### Tasks for this exercise
1. List every qualified name written with a double colon (::) in the floating-point issue thread.
2. Copy the stretch of the floating-point issue thread from "Comment by yuhao" through "1000) / 1000." word for word.
3. Write what comes next in the floating-point issue thread, picking up after its last sentence.

### Document passage
────────────────

StartSlice of some flow events is wrong because of floating point resolution in JavaScript

catapult-bot commented 9 years ago

Issue by yuhao Wednesday Jun 24, 2015 at 00:44 GMT Originally opened as https://github.com/google/trace-viewer/issues/1046

Trace: https://github.com/natduca/measurmt-traces/blob/master/mobile/googlemaps_ipc_newbinding.html

The Scheduler::ScheduleBeginImplFrameDeadline Slice that starts at 4,315.215 ms should have an outgoing PostTask flow event. However, the start slice of that flow event is now the toplevel MessageLoop::RunTask.

The reason is that the end timestamp of Scheduler::BeginFrame (which is the subslice of toplevel MessageLoop::RunTask) was miscalculated. The start timestamp was 326461495.395, and duration is 0.122, the end timestamp should be 326461495.517; instead it was mis-calculated as 326461495.51699996, which made BeginFrame end before the flow event start timestamp.

@natduca @dj2

catapult-bot commented 9 years ago

Comment by randomascii Wednesday Jun 24, 2015 at 00:54 GMT

It's not "mis-calculated as 326461495.51699996". Instead, that is the closest double to the requested value. Doubles are accurate to about one part in 10^15, and cannot exactly display most fractions. Only multiples of powers of two (1/4, 1/64th, etc.) can be exactly stored. 0.1 cannot be, for instance.

Ideally the same calculation should be used to calculate the point in both contexts (end timestamp and flow-event). If that is not practical then a small epsilon is needed - but use with caution.

Or, convert everything to integers (multiply by an appropriate number) and then do the math in doubles or int64.

The precision will be much better if the numbers are smaller. Why are the numbers in the 326 million range?

catapult-bot commented 9 years ago

Comment by yuhao Wednesday Jun 24, 2015 at 00:55 GMT

Indeed I could temporarily get around that by calculating the end timestamp as (this.start * 1000 + this.duration * 1000) / 1000.

────────────────

### Listed records
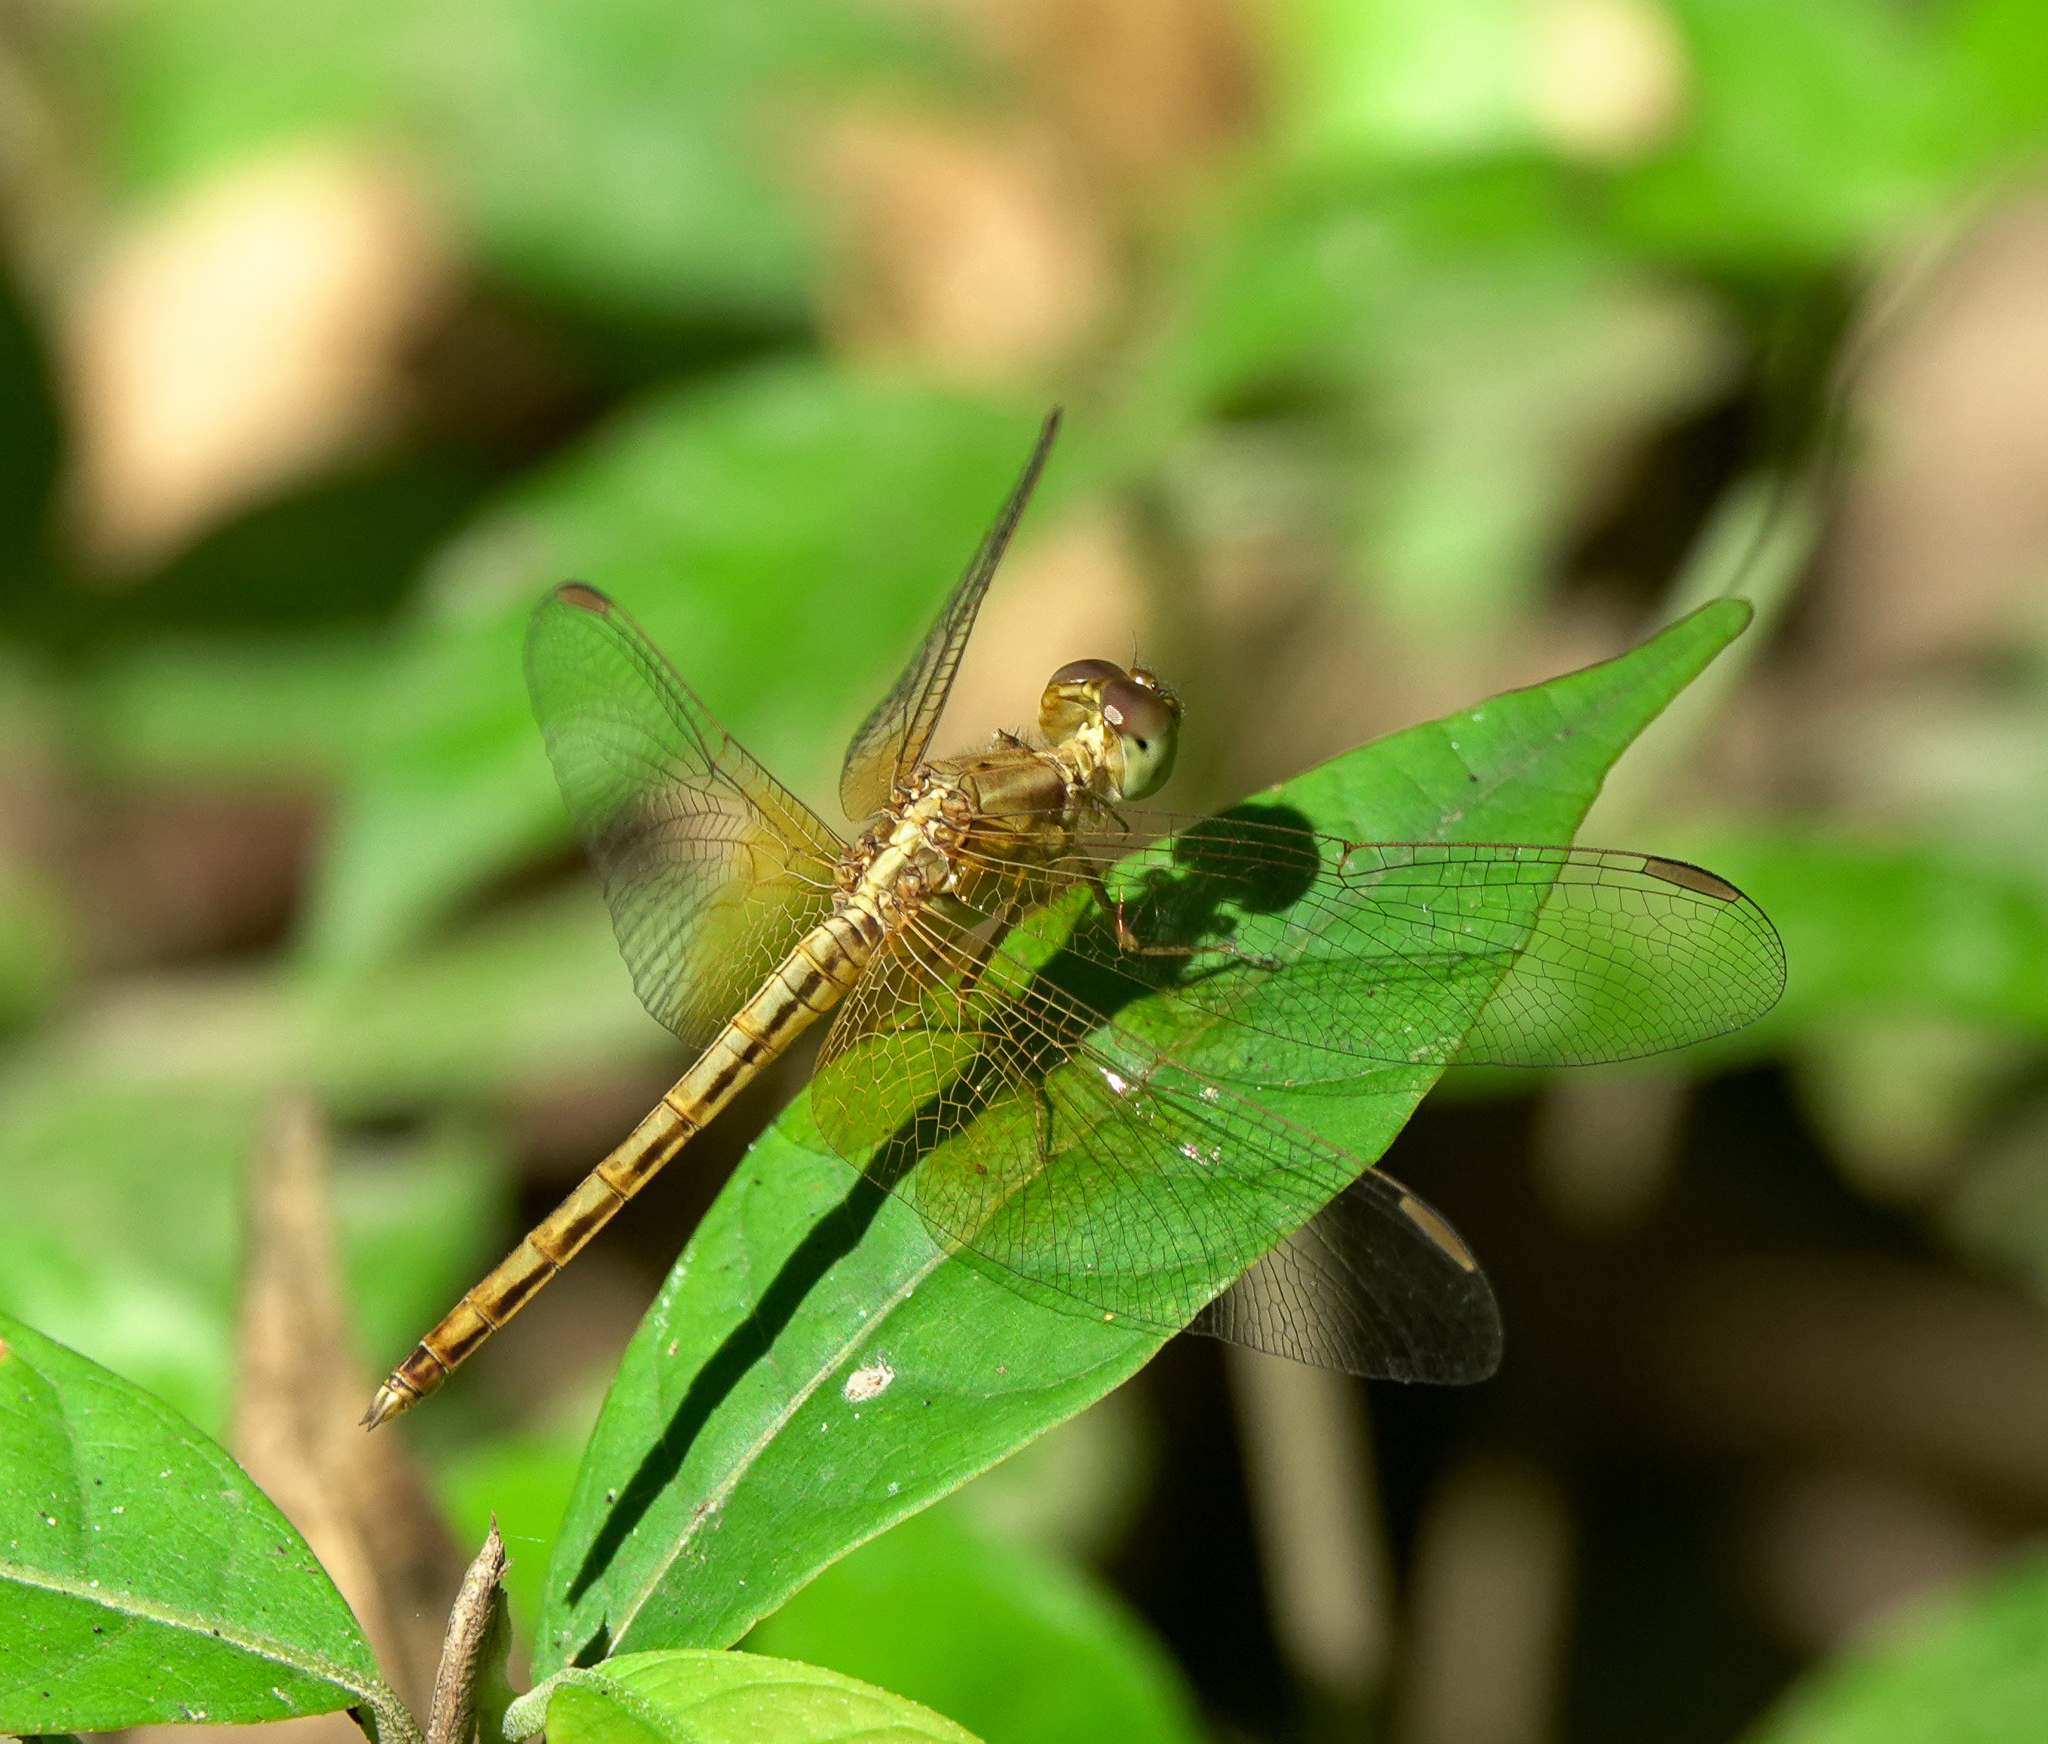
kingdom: Animalia
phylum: Arthropoda
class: Insecta
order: Odonata
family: Libellulidae
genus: Neurothemis
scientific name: Neurothemis intermedia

────────────────

### Answer list
1. Scheduler::ScheduleBeginImplFrameDeadline, MessageLoop::RunTask, Scheduler::BeginFrame

2.
Comment by yuhao Wednesday Jun 24, 2015 at 00:55 GMT

Indeed I could temporarily get around that by calculating the end timestamp as (this.start * 1000 + this.duration * 1000) / 1000.

3.
catapult-bot commented 9 years ago

Comment by yuhao Wednesday Jun 24, 2015 at 00:56 GMT

The flow-event timestamp wasn't calculated, but provided in the trace; however, the end timestamp of a slice was calculated by doing start + duration.

catapult-bot commented 9 years ago

Comment by yuhao Wednesday Jun 24, 2015 at 00:57 GMT

Those numbers are in the range of 326 million as a direct result of Chrome's timestamp system, I think.

catapult-bot commented 9 years ago

Comment by randomascii Wednesday Jun 24, 2015 at 01:12 GMT

Well, as long as we use double we still have lots of precision. 326 million uses up 29 bits, which still leaves 23 bits for the fractional part - which is lots.

A small epsilon may be necessary. If the numbers are printed to 0.001 precision then an epsilon of 0.001 may be needed. But beware, that way leads to dragons.

catapult-bot commented 9 years ago

Comment by yuhao Friday Jun 26, 2015 at 03:39 GMT

Another similar issue is that when we call endSlice, we calculate the duration of a slice by doing slice.duration = ts - slice.start, which makes the duration inexact. Later on when we call the getter to get the end timestamp, it becomes inexact also.

I was wondering the reason we always divide the original timestamp by 1000 before storing it. It's obviously a unit conversion. But are we worried about overflowing?

catapult-bot commented 9 years ago

Comment by randomascii Friday Jun 26, 2015 at 18:34 GMT

I double checked my math and here is what is actually happening:

326461495.395 cannot be represented as a double. The closest double is approximately 326461495.39499998 - slightly lower.
326461495.517 cannot be represented as a double. The closest double is approximately 326461495.51700002 - slightly higher.

.122 also can't be represented exactly but its error is shifted much further down and we can ignore it.

When .122 is added to 326461495.395 the rounding works out that such that that the result is slightly less than the desired answer instead of slightly greater. The two doubles are adjacent -- off by one unit in the last place.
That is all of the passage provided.